A Code of Conduct Signed in Manila Won't Move a Single China Coast Guard Cutter Off Bajo
Manila chairs ASEAN this year and the South China Sea code is supposed to close under its watch. For Zambales and Palawan fishers, the wording is the whole fight.
The document Manila is supposed to close this year has a name that promises order: a Code of Conduct for the South China Sea, decades in the making, meant to land under the Philippine chairmanship. The question that matters for a fisher off Masinloc is not whether it gets signed. It is whether a signed text puts fuel back in the boat and catch back on the table.
Right now the honest answer is no, and the reason is written into how the negotiation works.
What the fishers are actually waiting on
Municipal fisherfolk in Zambales and Palawan already live inside the gap between paper and water. The 2016 arbitral ruling under UNCLOS said the waters around Bajo de Masinloc, Scarborough Shoal, are traditional fishing grounds, yet the China Coast Guard controls access, and municipal fishers report water cannon, blocked approaches, and seasons watched from shore. A code that Beijing helped draft, and can quietly block from binding it, changes none of that.
The sticking points are not abstract. Negotiators have long fought over whether the code is legally binding, whether it covers the whole sea or only chunks Beijing prefers to name, and whether outside navies, meaning the US, Japan, Australia, get written out of any drills in the area. Each of those clauses decides whether a Palauig fisher can approach the shoal without a cutter on his bow.
Chair on paper, pen somewhere else
Manila holds the gavel this year, but the drafting energy sits elsewhere. On Myanmar, Jakarta and Bangkok are doing the shuttle work while the Philippine special envoy exists mostly on the org chart. The same thin bandwidth shapes the sea talks: chairing a summit is not the same as controlling a text that all ten members plus China have to accept by consensus.
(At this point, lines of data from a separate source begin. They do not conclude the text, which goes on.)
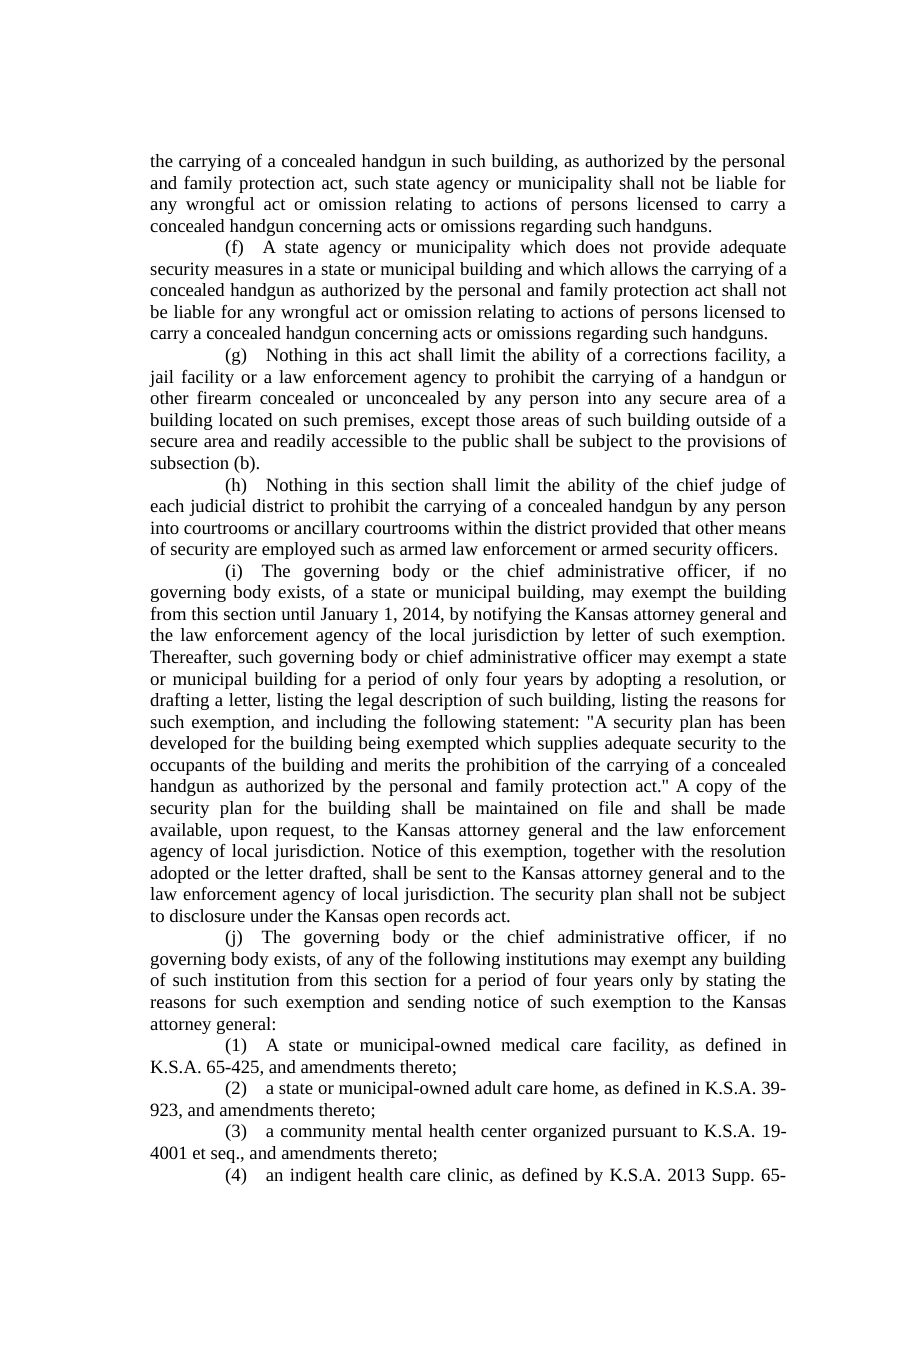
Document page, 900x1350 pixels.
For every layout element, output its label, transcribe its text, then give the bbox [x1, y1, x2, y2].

text (i) The governing body or the chief administrative officer, if no governing body exists, of a state or municipal building, may exempt the building from this section until January 1, 2014, by notifying the Kansas attorney general and the law enforcement agency of the local jurisdiction by letter of such exemption. Thereafter, such governing body or chief administrative officer may exempt a state or municipal building for a period of only four years by adopting a resolution, or drafting a letter, listing the legal description of such building, listing the reasons for such exemption, and including the following statement: "A security plan has been developed for the building being exempted which supplies adequate security to the occupants of the building and merits the prohibition of the carrying of a concealed handgun as authorized by the personal and family protection act." A copy of the security plan for the building shall be maintained on file and shall be made available, upon request, to the Kansas attorney general and the law enforcement agency of local jurisdiction. Notice of this exemption, together with the resolution adopted or the letter drafted, shall be sent to the Kansas attorney general and to the law enforcement agency of local jurisdiction. The security plan shall not be subject to disclosure under the Kansas open records act. [150, 560, 787, 926]
text (2) a state or municipal-owned adult care home, as defined in K.S.A. 39-923, and amendments thereto; [150, 1077, 787, 1120]
text (f) A state agency or municipality which does not provide adequate security measures in a state or municipal building and which allows the carrying of a concealed handgun as authorized by the personal and family protection act shall not be liable for any wrongful act or omission relating to actions of persons licensed to carry a concealed handgun concerning acts or omissions regarding such handguns. [150, 236, 787, 344]
text (g) Nothing in this act shall limit the ability of a corrections facility, a jail facility or a law enforcement agency to prohibit the carrying of a handgun or other firearm concealed or unconcealed by any person into any secure area of a building located on such premises, except those areas of such building outside of a secure area and readily accessible to the public shall be subject to the provisions of subsection (b). [150, 344, 787, 473]
text (j) The governing body or the chief administrative officer, if no governing body exists, of any of the following institutions may exempt any building of such institution from this section for a period of four years only by stating the reasons for such exemption and sending notice of such exemption to the Kansas attorney general: [150, 926, 787, 1034]
text (3) a community mental health center organized pursuant to K.S.A. 19-4001 et seq., and amendments thereto; [150, 1120, 787, 1163]
text (4) an indigent health care clinic, as defined by K.S.A. 2013 Supp. 65- [150, 1163, 787, 1185]
text (1) A state or municipal-owned medical care facility, as defined in K.S.A. 65-425, and amendments thereto; [150, 1034, 787, 1077]
text the carrying of a concealed handgun in such building, as authorized by the personal and family protection act, such state agency or municipality shall not be liable for any wrongful act or omission relating to actions of persons licensed to carry a concealed handgun concerning acts or omissions regarding such handguns. [150, 150, 787, 236]
text (h) Nothing in this section shall limit the ability of the chief judge of each judicial district to prohibit the carrying of a concealed handgun by any person into courtrooms or ancillary courtrooms within the district provided that other means of security are employed such as armed law enforcement or armed security officers. [150, 473, 787, 560]
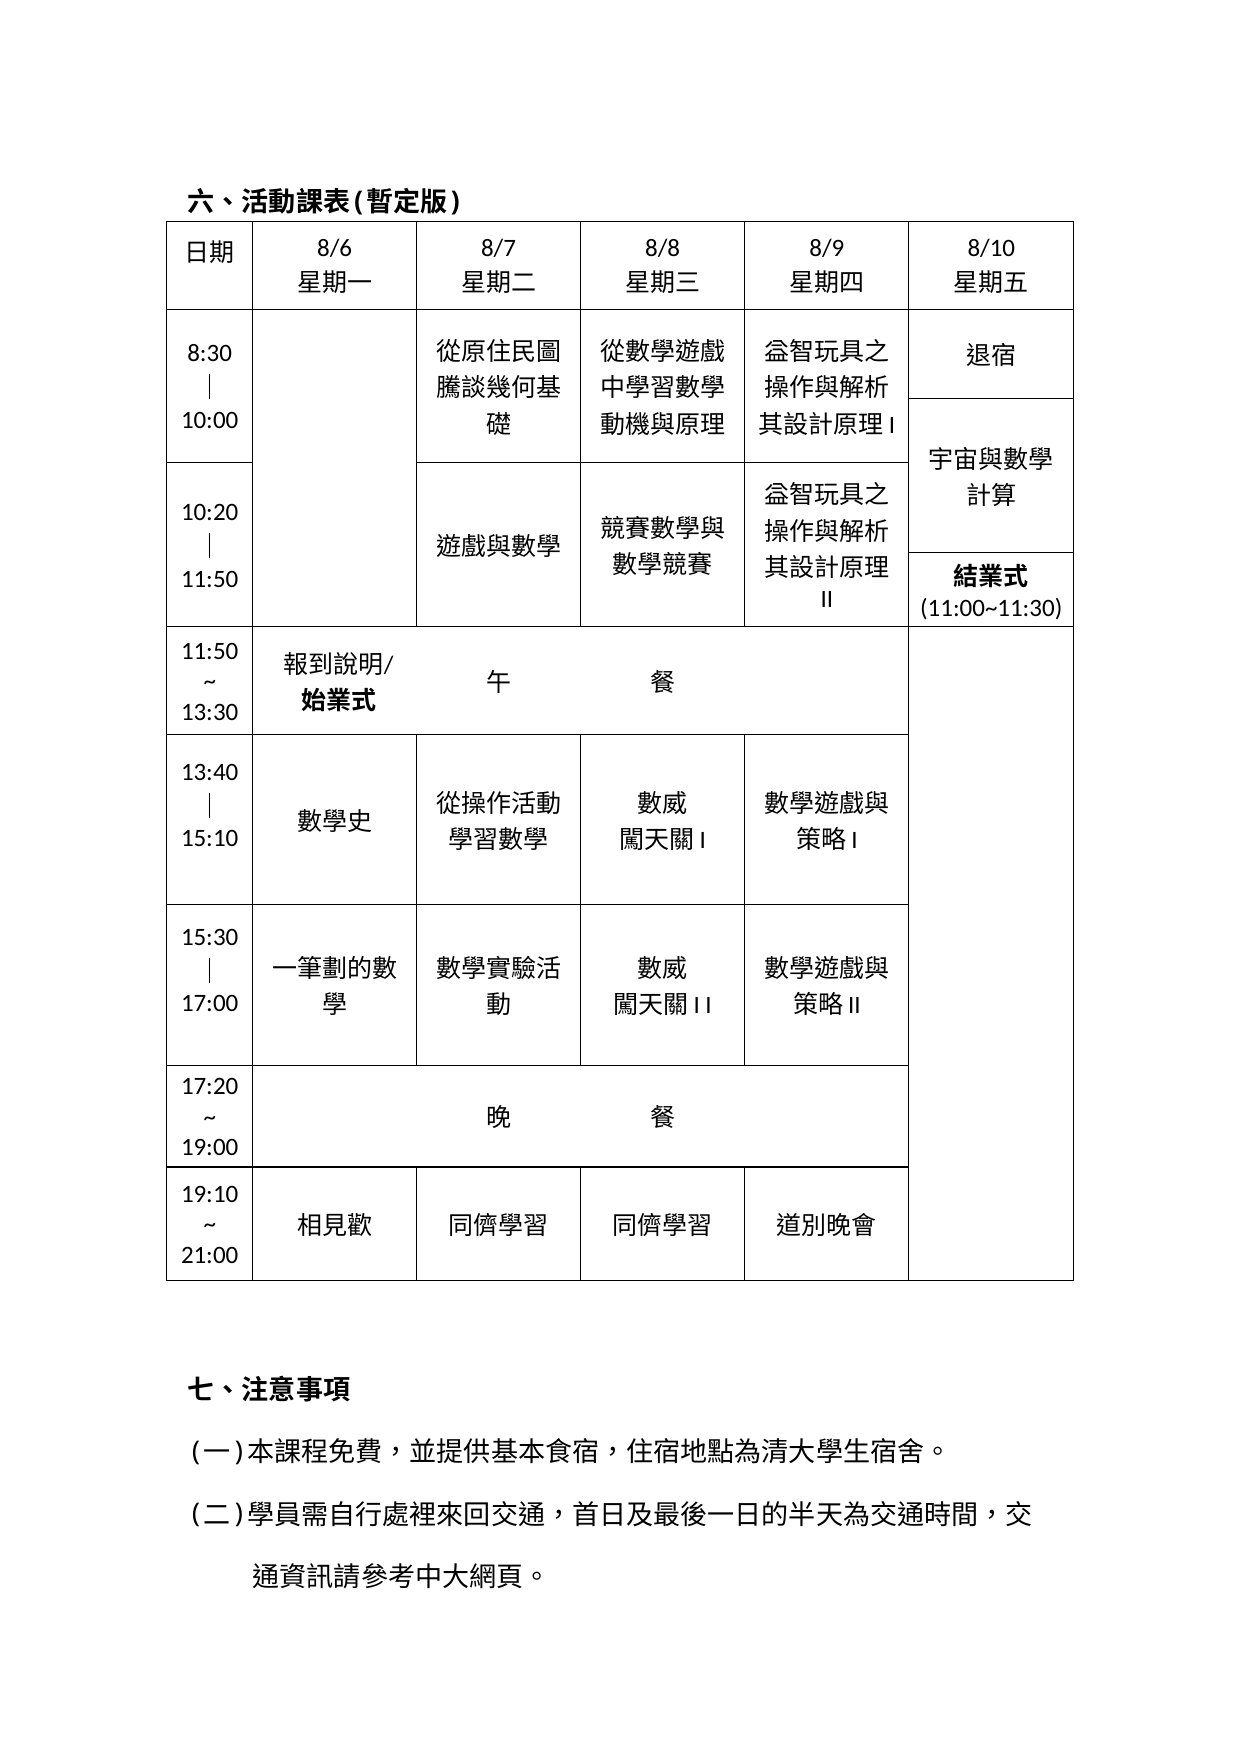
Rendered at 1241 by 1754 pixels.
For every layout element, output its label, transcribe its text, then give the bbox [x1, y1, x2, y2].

table_cell 報到說明/ 始業式 [253, 627, 416, 734]
table_cell [253, 1066, 416, 1166]
table_cell 數學史 [253, 735, 416, 904]
table_cell 相見歡 [253, 1168, 416, 1280]
table_cell [909, 904, 1073, 1064]
table_cell 一筆劃的數學 [253, 905, 416, 1064]
table_cell [909, 627, 1073, 734]
table_cell 道別晚會 [745, 1168, 908, 1280]
table_cell 17:20 ~ 19:00 [167, 1066, 252, 1166]
table_cell 宇宙與數學計算 [909, 399, 1073, 552]
table_cell 從原住民圖騰談幾何基礎 [417, 310, 580, 462]
table_cell [909, 1065, 1073, 1166]
table_cell 11:50 ~ 13:30 [167, 627, 252, 734]
table_cell [253, 462, 416, 626]
table_header 8/7 星期二 [417, 222, 580, 309]
table_cell 結業式 (11:00~11:30) [909, 553, 1073, 626]
text 通資訊請參考中大網頁。 [187, 1533, 1053, 1596]
table_cell 益智玩具之操作與解析其設計原理II [745, 463, 908, 626]
table_cell [745, 627, 908, 734]
table_cell 餐 [580, 627, 744, 734]
table_cell [909, 734, 1073, 904]
table_header 8/9 星期四 [745, 222, 908, 309]
table_cell 餐 [580, 1066, 744, 1166]
table_cell 數學遊戲與策略II [745, 905, 908, 1064]
table_header 8/6 星期一 [253, 222, 416, 309]
table_cell [745, 1066, 908, 1166]
text (二)學員需自行處裡來回交通，首日及最後一日的半天為交通時間，交 [187, 1471, 1053, 1533]
table_cell 數威 闖天關I I [581, 905, 744, 1064]
table_cell 10:20 ｜ 11:50 [167, 463, 252, 626]
table_cell 競賽數學與數學競賽 [581, 463, 744, 626]
text 七、注意事項 [187, 1346, 1053, 1408]
table_cell 遊戲與數學 [417, 463, 580, 626]
table_cell 益智玩具之操作與解析其設計原理I [745, 310, 908, 462]
table_header 日期 [167, 222, 252, 309]
table_cell 晚 [416, 1066, 580, 1166]
table_cell 數學遊戲與策略I [745, 735, 908, 904]
table_header 8/8 星期三 [581, 222, 744, 309]
text 六、活動課表(暫定版) [187, 158, 1053, 221]
table_cell [253, 310, 416, 462]
table_cell 8:30 ｜ 10:00 [167, 310, 252, 462]
table_cell [909, 1166, 1073, 1280]
table_cell 同儕學習 [581, 1168, 744, 1280]
table_cell 從數學遊戲中學習數學動機與原理 [581, 310, 744, 462]
table_cell 15:30 ｜ 17:00 [167, 905, 252, 1064]
table_cell 退宿 [909, 310, 1073, 398]
table_cell 19:10 ~ 21:00 [167, 1168, 252, 1280]
table_header 8/10 星期五 [909, 222, 1073, 309]
table_cell 13:40 ｜ 15:10 [167, 735, 252, 904]
table_cell 數學實驗活動 [417, 905, 580, 1064]
table_cell 從操作活動學習數學 [417, 735, 580, 904]
text (一)本課程免費，並提供基本食宿，住宿地點為清大學生宿舍。 [187, 1408, 1053, 1471]
table_cell 同儕學習 [417, 1168, 580, 1280]
table_cell 午 [416, 627, 580, 734]
table_cell 數威 闖天關I [581, 735, 744, 904]
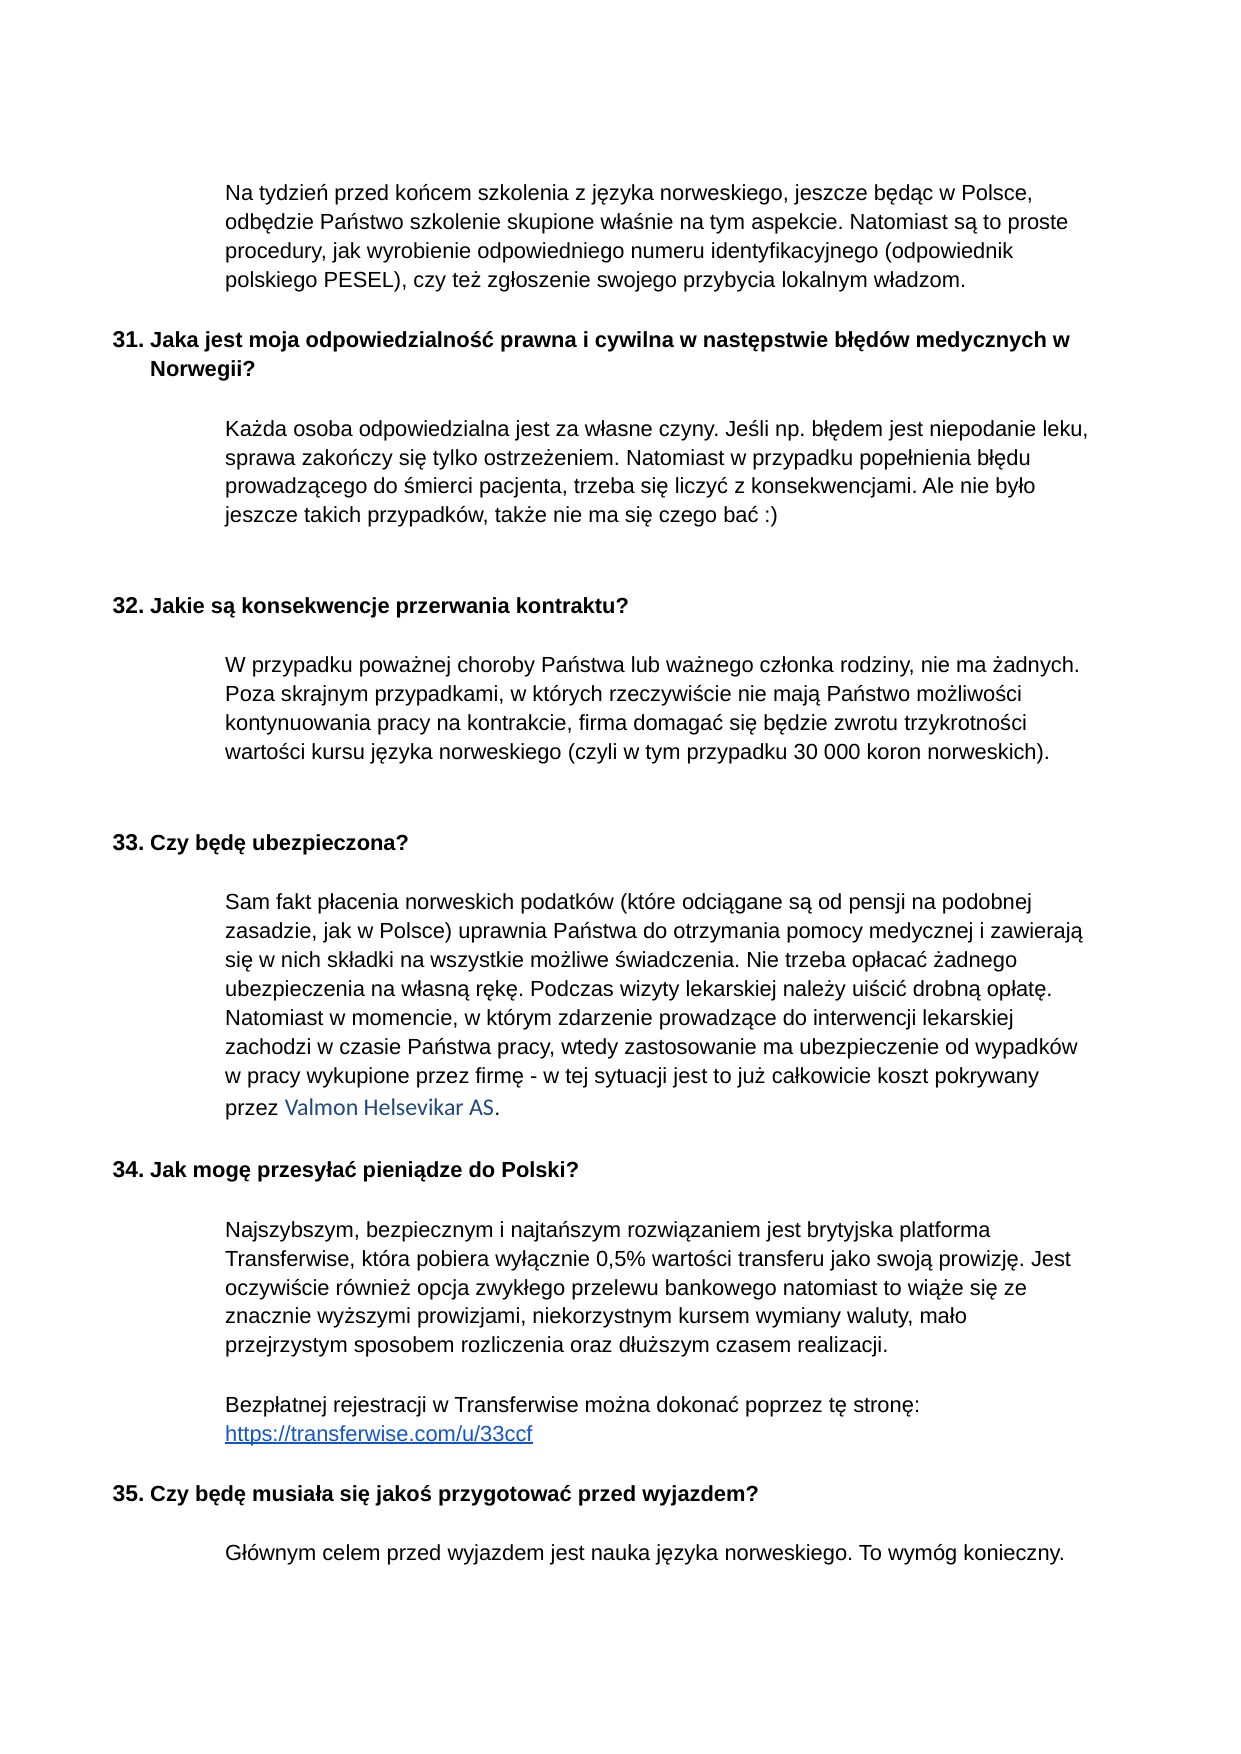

Consensus is the trap. Any single member can slow-walk language, and Beijing has spent years cultivating votes inside the bloc precisely so the code lands soft. A framework everyone can sign is often a framework that binds no one, and China gets to keep the raw geography, the coast guard presence, the fishing fleets, while ASEAN gets the ceremony.
Read the escape clauses before the signing photo
Beijing's line, echoed by parts of ASEAN, is that a finished code proves the region can manage its own disputes without outside interference. Weigh that claim carefully. A code that lets China define which waters count, and keeps foreign navies out while its own fleet stays in, is not regional autonomy for the Philippines. It is a permission slip drafted by the party with the most cutters.
The counter-claim, that any Philippine push for binding language is Washington doing Manila's talking, deserves the same scrutiny. The fisher blocked at Bajo is not a US proxy. He is a citizen whose grounds a Philippine-won ruling already recognized, waiting for his own government to hold the line on wording that a friendlier bloc keeps sanding down.
So the test for this chairmanship is narrow and checkable. Does the final text say binding, does it name the whole sea, does it survive a Chinese veto in practice. If the answer to any of those is no, then the signing ceremony in Manila hands the fishers of Santa Cruz and Palawan a framed document and the same closed season they watched from the beach this year.